Rendered images with source text
----

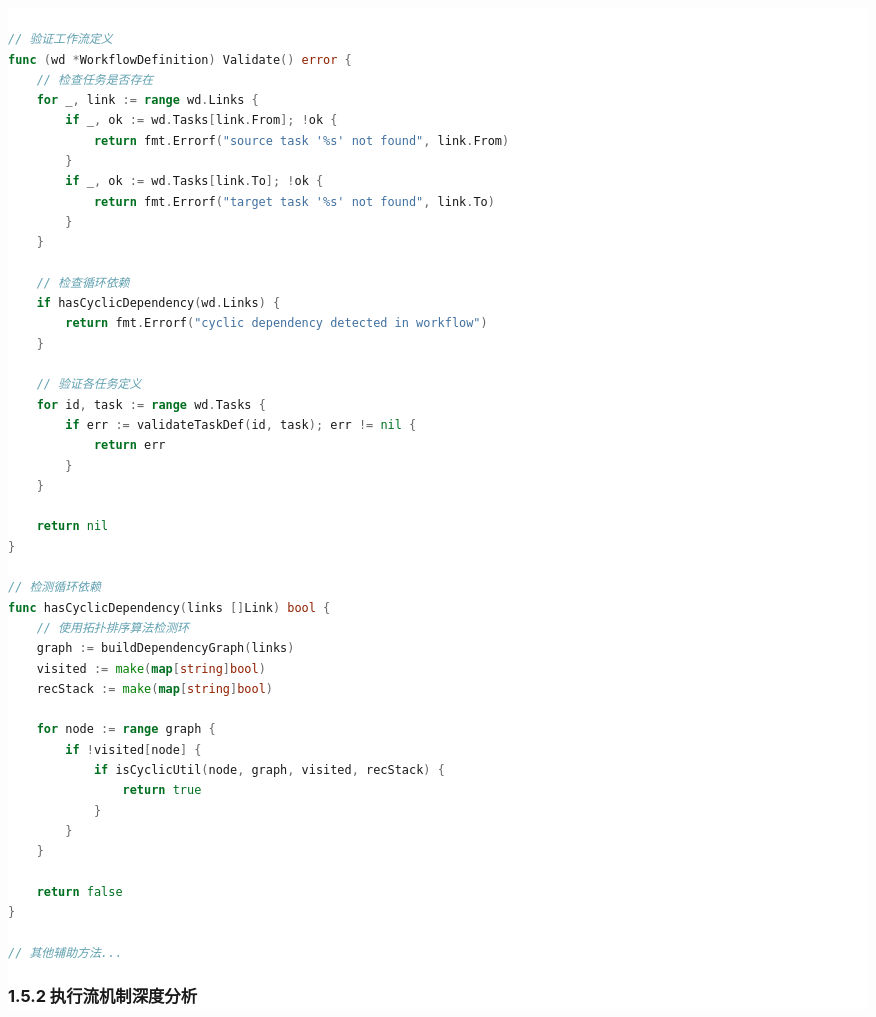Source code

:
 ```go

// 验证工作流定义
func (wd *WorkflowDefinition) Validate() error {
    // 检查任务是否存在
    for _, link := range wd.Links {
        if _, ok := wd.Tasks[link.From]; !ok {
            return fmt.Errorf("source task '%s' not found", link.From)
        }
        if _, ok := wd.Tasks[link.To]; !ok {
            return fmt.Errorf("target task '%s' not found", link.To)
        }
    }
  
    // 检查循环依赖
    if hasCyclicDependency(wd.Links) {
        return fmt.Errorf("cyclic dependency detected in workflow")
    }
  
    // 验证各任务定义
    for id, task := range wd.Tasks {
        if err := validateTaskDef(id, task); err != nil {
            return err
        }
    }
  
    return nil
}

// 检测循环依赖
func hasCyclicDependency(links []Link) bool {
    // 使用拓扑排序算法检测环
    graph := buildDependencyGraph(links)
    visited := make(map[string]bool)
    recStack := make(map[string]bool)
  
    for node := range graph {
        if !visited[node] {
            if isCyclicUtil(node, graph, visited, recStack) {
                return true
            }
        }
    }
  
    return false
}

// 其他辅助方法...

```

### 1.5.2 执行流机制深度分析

----

**WHAT YOU NEED TO DO**
Extract from the data every line where "Tasks" shows up.

**EXERCISE RESULT**
        if _, ok := wd.Tasks[link.From]; !ok {
        if _, ok := wd.Tasks[link.To]; !ok {
    for id, task := range wd.Tasks {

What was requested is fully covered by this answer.